◆ **Your task**: Check each line of the material below for "middle" and copy those where it appears.

◆ **Entries provided**:
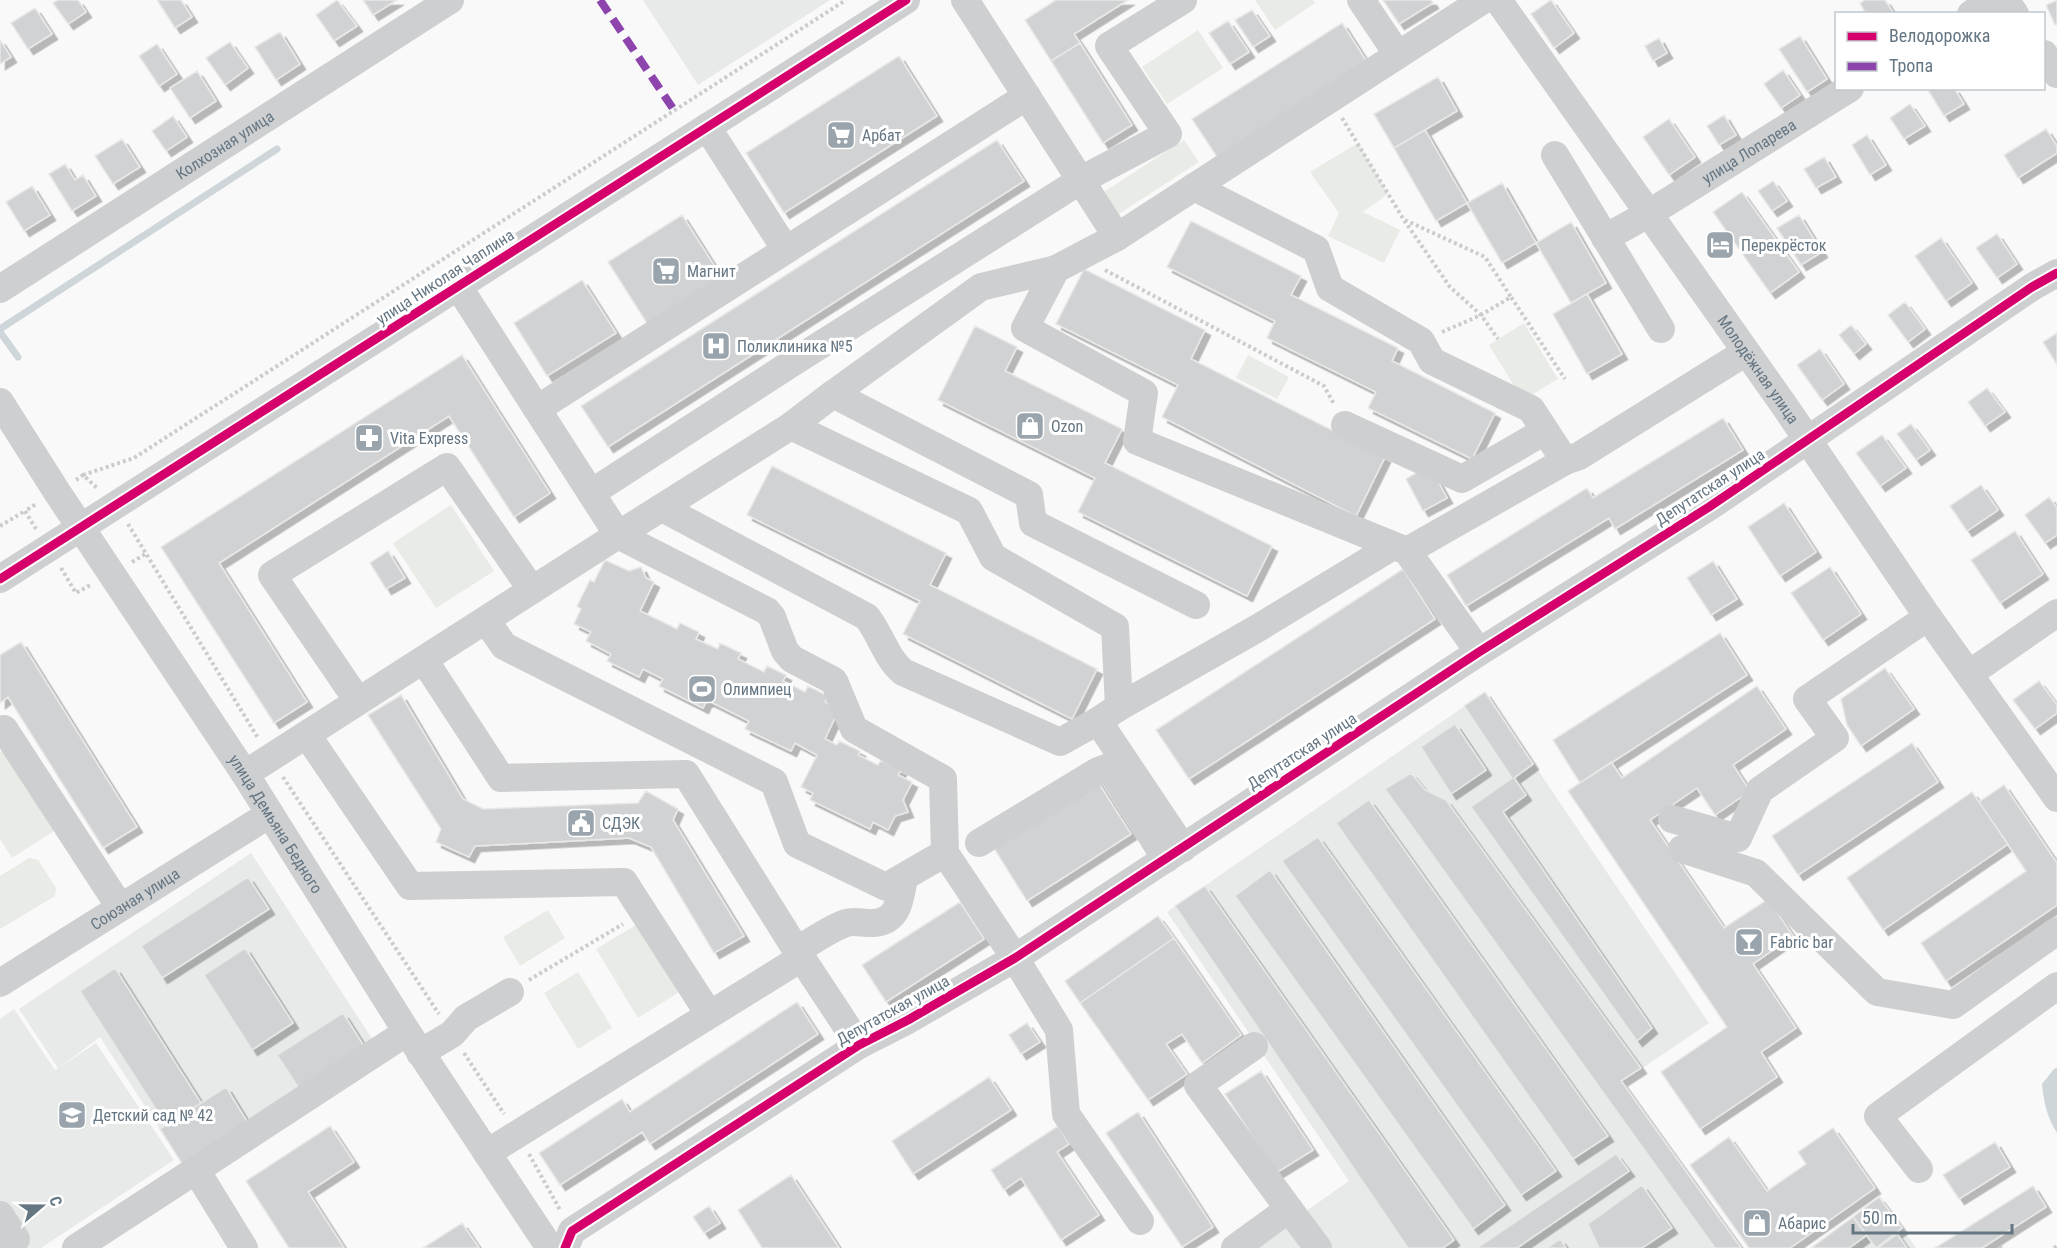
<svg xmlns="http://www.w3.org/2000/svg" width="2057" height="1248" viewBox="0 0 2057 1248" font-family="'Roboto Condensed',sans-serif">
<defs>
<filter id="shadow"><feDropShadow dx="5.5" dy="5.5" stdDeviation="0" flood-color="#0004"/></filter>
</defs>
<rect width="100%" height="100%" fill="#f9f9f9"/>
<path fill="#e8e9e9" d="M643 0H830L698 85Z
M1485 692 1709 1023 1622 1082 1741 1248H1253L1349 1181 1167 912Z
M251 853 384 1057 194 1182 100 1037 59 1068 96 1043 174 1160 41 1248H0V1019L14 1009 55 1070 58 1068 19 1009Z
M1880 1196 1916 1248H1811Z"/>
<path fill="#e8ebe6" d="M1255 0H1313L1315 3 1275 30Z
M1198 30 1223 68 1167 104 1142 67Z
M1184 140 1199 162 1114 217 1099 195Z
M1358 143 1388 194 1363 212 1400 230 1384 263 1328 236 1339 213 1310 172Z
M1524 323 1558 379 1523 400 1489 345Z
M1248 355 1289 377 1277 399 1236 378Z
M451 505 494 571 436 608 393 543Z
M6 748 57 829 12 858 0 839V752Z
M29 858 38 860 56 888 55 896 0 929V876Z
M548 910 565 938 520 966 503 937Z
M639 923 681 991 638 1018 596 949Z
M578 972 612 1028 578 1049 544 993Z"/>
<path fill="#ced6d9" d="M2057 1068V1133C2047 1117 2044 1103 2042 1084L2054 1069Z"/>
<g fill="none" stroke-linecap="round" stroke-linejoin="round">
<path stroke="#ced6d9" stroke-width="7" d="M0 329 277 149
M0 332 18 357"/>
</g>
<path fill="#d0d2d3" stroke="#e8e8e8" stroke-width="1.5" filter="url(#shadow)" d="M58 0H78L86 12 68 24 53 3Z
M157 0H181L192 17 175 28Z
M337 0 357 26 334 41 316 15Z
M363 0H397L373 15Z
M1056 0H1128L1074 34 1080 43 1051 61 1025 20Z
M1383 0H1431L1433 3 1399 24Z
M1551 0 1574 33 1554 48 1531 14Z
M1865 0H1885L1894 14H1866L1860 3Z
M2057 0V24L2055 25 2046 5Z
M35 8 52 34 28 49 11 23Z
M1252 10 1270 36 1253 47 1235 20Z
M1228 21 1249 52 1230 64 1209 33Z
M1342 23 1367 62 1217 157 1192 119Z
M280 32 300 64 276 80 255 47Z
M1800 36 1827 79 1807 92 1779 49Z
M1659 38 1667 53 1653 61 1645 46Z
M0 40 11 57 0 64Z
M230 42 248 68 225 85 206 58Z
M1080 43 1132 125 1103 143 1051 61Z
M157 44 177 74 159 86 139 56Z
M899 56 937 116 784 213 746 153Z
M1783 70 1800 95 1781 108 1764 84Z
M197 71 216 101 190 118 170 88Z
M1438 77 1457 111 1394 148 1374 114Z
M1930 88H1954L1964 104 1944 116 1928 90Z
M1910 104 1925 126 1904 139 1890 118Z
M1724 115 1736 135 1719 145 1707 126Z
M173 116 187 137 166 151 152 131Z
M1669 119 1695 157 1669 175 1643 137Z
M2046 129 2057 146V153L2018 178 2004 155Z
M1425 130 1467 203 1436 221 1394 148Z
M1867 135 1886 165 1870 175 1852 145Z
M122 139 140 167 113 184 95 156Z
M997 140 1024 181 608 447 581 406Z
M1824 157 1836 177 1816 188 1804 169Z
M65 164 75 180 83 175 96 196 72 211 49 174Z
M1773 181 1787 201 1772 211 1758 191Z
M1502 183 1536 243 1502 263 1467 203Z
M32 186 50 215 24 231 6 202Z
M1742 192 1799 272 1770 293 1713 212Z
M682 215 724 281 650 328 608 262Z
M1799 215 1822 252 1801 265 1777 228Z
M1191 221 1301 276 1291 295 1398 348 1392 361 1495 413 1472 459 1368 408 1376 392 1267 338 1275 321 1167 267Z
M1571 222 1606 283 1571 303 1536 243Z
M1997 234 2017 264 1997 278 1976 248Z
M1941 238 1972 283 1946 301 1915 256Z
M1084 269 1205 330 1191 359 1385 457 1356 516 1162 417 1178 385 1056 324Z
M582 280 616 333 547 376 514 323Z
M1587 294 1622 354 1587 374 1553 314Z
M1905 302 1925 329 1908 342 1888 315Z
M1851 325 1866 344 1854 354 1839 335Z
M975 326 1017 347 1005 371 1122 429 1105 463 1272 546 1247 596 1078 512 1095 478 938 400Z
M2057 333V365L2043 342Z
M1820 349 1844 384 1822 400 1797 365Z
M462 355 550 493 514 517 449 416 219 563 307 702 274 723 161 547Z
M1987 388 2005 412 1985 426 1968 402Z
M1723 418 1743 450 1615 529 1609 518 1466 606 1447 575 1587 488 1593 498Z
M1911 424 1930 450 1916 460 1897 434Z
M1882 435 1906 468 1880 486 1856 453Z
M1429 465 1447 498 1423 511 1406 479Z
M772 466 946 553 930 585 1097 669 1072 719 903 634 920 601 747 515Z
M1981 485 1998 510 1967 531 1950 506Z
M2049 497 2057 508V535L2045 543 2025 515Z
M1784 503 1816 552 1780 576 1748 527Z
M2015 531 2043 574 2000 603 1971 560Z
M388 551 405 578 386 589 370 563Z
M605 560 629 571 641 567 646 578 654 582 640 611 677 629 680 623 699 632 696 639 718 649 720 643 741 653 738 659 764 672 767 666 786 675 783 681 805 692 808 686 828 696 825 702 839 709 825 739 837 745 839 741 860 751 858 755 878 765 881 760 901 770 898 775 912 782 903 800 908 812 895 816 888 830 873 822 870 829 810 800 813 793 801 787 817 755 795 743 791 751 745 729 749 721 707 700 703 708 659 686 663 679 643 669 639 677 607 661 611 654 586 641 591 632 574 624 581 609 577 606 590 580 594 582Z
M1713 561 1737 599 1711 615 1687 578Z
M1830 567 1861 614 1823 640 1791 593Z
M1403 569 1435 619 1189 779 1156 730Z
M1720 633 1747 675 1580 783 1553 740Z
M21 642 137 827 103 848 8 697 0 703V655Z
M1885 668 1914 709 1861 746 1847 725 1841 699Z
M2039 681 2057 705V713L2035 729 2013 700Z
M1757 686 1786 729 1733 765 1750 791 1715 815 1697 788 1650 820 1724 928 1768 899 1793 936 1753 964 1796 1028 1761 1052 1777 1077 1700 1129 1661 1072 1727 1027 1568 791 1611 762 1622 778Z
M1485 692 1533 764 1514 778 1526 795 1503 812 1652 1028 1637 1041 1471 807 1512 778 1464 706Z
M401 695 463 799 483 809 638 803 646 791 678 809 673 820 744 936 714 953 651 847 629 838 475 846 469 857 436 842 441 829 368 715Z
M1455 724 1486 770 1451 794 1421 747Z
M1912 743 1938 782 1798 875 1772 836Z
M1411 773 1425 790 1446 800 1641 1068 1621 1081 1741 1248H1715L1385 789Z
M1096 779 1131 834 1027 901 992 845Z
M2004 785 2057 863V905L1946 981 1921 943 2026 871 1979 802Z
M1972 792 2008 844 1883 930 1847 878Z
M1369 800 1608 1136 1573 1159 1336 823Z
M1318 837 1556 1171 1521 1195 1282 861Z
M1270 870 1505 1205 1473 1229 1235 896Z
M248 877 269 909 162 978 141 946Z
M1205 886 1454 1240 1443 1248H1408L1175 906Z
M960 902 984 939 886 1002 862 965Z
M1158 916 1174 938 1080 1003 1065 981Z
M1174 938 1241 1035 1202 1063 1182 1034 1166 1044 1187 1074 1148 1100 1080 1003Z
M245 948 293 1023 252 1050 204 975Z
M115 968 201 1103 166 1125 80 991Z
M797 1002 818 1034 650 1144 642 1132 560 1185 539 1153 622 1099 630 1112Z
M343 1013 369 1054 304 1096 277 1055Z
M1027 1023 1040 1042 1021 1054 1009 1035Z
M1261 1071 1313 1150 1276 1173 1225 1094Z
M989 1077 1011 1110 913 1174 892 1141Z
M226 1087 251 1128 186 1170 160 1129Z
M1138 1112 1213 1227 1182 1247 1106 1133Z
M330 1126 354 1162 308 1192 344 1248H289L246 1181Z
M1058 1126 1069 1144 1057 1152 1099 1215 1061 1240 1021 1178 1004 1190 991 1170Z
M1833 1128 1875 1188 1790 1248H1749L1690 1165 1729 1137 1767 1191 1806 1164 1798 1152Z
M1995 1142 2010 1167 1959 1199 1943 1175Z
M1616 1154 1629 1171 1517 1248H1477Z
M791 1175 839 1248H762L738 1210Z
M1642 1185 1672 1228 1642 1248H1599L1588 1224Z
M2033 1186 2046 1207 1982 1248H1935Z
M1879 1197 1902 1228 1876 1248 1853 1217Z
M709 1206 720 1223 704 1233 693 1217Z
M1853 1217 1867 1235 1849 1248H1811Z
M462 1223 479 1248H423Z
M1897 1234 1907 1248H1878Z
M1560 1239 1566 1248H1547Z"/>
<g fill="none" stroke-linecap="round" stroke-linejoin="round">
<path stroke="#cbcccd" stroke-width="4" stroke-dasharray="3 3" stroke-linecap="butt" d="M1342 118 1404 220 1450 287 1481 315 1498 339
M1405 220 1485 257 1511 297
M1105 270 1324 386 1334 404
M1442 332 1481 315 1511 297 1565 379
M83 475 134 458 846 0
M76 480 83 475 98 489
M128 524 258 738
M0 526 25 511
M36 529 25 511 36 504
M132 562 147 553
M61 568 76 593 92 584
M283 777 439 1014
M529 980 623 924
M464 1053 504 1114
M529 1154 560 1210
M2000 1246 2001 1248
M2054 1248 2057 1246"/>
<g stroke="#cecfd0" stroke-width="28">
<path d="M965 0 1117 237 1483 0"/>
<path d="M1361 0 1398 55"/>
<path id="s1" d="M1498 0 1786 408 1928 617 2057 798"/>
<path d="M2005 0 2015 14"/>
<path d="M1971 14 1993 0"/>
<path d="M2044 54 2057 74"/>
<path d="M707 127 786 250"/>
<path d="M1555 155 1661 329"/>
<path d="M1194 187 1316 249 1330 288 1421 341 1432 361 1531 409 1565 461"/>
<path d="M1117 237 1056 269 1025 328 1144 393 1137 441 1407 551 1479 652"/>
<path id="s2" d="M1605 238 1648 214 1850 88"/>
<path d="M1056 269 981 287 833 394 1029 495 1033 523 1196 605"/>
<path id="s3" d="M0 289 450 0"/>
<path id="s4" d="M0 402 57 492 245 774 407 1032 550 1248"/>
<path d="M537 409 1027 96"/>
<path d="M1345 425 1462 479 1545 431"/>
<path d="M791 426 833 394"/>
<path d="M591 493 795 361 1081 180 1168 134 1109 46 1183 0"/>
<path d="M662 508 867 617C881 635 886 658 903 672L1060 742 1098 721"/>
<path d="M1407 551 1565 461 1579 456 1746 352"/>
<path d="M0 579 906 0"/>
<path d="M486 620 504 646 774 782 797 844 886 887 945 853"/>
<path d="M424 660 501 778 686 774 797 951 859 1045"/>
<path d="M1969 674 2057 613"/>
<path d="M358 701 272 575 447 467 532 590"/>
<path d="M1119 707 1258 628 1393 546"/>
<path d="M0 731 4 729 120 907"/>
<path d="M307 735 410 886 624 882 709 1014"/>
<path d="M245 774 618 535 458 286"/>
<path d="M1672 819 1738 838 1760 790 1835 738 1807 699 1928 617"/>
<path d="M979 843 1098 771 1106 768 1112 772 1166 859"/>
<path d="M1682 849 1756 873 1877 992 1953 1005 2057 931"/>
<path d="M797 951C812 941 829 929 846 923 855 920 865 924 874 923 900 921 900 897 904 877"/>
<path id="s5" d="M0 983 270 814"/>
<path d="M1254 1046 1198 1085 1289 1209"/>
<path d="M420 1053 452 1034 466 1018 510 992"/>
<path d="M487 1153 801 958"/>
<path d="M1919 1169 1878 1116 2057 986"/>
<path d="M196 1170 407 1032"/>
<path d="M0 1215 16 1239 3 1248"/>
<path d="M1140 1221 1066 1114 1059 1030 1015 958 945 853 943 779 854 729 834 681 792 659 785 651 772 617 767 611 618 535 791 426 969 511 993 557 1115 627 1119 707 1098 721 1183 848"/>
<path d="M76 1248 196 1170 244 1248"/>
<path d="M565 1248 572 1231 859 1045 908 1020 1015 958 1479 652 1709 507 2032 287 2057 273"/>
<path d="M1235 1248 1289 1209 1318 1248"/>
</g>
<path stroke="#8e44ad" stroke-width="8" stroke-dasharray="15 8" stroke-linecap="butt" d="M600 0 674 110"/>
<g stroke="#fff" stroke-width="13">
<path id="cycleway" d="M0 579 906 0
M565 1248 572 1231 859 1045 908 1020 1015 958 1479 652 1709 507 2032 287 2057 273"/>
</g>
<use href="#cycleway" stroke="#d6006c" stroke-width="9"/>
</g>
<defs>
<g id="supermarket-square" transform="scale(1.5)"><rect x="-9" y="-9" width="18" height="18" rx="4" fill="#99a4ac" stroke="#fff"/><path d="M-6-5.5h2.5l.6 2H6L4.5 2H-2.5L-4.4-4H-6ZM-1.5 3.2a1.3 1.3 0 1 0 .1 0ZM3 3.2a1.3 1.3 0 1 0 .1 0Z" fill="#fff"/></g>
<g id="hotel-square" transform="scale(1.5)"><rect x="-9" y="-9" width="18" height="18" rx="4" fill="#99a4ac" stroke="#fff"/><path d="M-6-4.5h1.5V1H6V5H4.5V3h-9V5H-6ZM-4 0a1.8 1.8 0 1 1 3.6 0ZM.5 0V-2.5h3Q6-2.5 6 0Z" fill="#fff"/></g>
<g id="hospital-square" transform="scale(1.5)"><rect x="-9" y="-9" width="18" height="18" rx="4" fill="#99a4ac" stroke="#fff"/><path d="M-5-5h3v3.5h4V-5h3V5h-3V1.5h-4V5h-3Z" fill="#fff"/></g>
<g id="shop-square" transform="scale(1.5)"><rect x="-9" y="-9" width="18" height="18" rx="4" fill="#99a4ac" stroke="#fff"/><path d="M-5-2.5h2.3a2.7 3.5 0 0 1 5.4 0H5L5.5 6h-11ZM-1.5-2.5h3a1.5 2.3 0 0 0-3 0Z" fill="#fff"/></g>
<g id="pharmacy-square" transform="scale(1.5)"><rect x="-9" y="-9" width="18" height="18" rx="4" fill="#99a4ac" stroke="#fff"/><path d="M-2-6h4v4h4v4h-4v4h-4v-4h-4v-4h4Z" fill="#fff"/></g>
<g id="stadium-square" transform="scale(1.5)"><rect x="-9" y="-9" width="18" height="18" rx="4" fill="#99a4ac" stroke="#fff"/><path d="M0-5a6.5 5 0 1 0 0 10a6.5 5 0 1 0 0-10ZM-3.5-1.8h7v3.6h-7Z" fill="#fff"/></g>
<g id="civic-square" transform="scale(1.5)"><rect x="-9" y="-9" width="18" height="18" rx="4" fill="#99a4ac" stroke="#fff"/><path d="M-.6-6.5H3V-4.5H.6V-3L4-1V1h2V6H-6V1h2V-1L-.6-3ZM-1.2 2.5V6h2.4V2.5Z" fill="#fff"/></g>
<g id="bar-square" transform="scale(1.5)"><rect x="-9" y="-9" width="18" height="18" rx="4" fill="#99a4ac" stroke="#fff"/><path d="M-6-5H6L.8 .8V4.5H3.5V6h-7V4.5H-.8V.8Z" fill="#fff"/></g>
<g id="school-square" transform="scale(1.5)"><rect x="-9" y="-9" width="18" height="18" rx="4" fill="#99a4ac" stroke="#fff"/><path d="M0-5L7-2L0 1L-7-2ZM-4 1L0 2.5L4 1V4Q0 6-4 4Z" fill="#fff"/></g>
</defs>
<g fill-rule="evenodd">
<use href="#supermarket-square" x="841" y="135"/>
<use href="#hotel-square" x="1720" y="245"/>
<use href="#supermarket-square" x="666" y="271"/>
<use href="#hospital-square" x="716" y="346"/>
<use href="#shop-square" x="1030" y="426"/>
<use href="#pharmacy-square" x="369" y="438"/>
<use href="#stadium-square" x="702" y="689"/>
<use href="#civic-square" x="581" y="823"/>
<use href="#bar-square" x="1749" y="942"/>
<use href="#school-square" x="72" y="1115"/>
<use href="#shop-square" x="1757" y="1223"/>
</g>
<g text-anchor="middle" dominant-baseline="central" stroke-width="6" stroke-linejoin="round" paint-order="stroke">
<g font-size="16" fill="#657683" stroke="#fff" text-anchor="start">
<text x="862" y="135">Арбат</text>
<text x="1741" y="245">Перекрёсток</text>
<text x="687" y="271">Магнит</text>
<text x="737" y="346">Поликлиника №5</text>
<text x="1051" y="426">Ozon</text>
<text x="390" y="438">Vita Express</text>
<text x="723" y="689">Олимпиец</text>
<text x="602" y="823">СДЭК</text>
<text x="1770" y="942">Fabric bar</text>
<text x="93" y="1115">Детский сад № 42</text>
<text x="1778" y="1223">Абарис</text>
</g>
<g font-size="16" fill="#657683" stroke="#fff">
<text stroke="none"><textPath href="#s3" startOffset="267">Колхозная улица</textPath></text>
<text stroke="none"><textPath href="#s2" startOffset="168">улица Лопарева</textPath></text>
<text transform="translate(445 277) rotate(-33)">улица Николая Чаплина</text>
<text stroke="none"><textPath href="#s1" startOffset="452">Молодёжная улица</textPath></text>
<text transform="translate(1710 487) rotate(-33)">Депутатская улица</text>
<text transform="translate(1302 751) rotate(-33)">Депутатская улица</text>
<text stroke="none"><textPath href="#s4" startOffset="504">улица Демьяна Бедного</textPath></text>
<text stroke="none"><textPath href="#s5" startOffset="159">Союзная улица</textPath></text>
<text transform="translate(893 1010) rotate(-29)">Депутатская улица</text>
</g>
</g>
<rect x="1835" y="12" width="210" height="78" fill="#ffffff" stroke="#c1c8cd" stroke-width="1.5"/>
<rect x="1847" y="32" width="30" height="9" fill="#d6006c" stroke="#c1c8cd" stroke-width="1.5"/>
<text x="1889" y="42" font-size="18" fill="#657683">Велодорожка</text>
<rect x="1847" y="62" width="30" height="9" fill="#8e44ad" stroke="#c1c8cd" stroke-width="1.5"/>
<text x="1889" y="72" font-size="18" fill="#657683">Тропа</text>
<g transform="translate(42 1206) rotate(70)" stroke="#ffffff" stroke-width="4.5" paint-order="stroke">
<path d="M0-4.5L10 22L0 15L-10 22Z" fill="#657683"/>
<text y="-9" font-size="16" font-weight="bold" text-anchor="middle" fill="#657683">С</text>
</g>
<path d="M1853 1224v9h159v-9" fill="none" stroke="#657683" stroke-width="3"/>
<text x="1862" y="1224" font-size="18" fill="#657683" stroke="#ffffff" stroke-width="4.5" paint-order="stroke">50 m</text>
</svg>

◆ **Answer area**:
<g text-anchor="middle" dominant-baseline="central" stroke-width="6" stroke-linejoin="round" paint-order="stroke">
<text y="-9" font-size="16" font-weight="bold" text-anchor="middle" fill="#657683">С</text>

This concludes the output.